Exercise goal:
Whenever the word "other" turns up in a line of the data below, copy that line.

Data supplied:

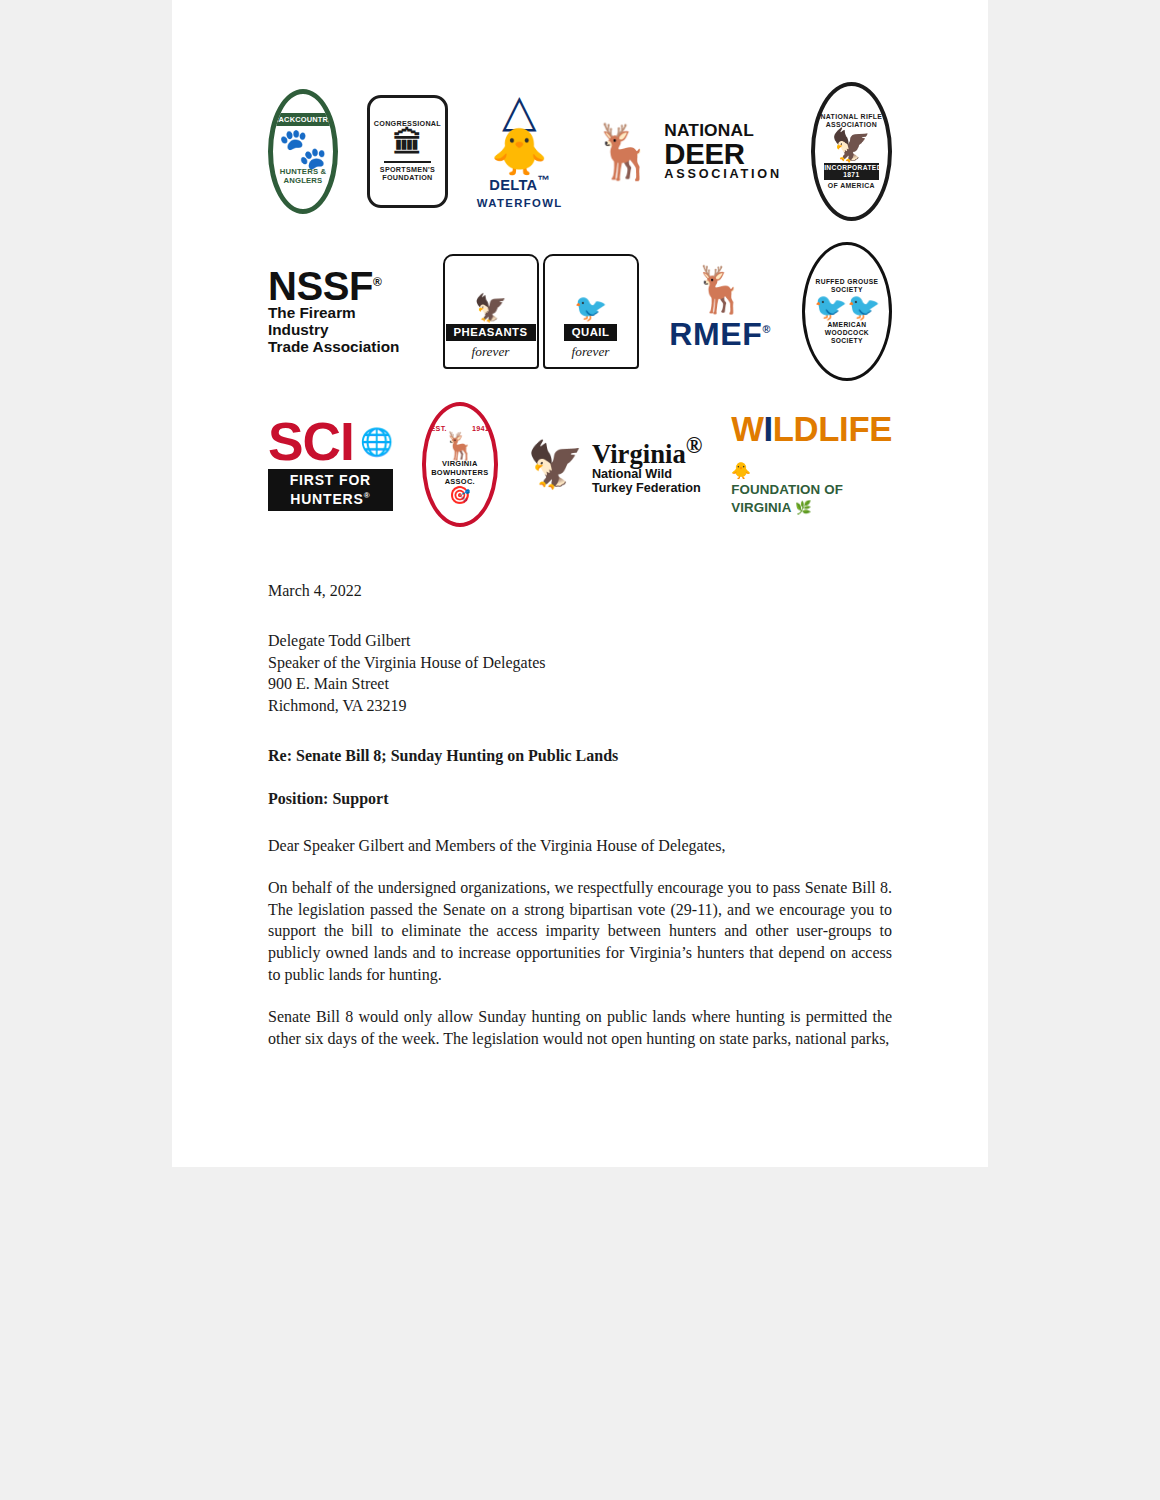Backcountry
🐾
Hunters & Anglers
Congressional
🏛
Sportsmen's
Foundation
△🐥
DELTA™
WATERFOWL
🦌
NATIONAL
DEER
ASSOCIATION
National Rifle Association
🦅
Incorporated 1871
of America
NSSF®
The Firearm Industry
Trade Association
🦅
PHEASANTS
forever
🐦
QUAIL
forever
🦌
RMEF®
Ruffed Grouse Society
🐦🐦
American Woodcock Society
SCI 🌐
FIRST FOR HUNTERS®
EST. 1941
🦌
Virginia Bowhunters Assoc.
🎯
🦅
Virginia®
National Wild
Turkey Federation
WILDLIFE 🐥
FOUNDATION OF VIRGINIA 🌿
March 4, 2022
Delegate Todd Gilbert Speaker of the Virginia House of Delegates 900 E. Main Street Richmond, VA 23219
Re: Senate Bill 8; Sunday Hunting on Public Lands
Position: Support
Dear Speaker Gilbert and Members of the Virginia House of Delegates,
On behalf of the undersigned organizations, we respectfully encourage you to pass Senate Bill 8. The legislation passed the Senate on a strong bipartisan vote (29-11), and we encourage you to support the bill to eliminate the access imparity between hunters and other user-groups to publicly owned lands and to increase opportunities for Virginia’s hunters that depend on access to public lands for hunting.
Senate Bill 8 would only allow Sunday hunting on public lands where hunting is permitted the other six days of the week. The legislation would not open hunting on state parks, national parks,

Solution for this problem:
On behalf of the undersigned organizations, we respectfully encourage you to pass Senate Bill 8. The legislation passed the Senate on a strong bipartisan vote (29-11), and we encourage you to support the bill to eliminate the access imparity between hunters and other user-groups to publicly owned lands and to increase opportunities for Virginia’s hunters that depend on access to public lands for hunting.
Senate Bill 8 would only allow Sunday hunting on public lands where hunting is permitted the other six days of the week. The legislation would not open hunting on state parks, national parks,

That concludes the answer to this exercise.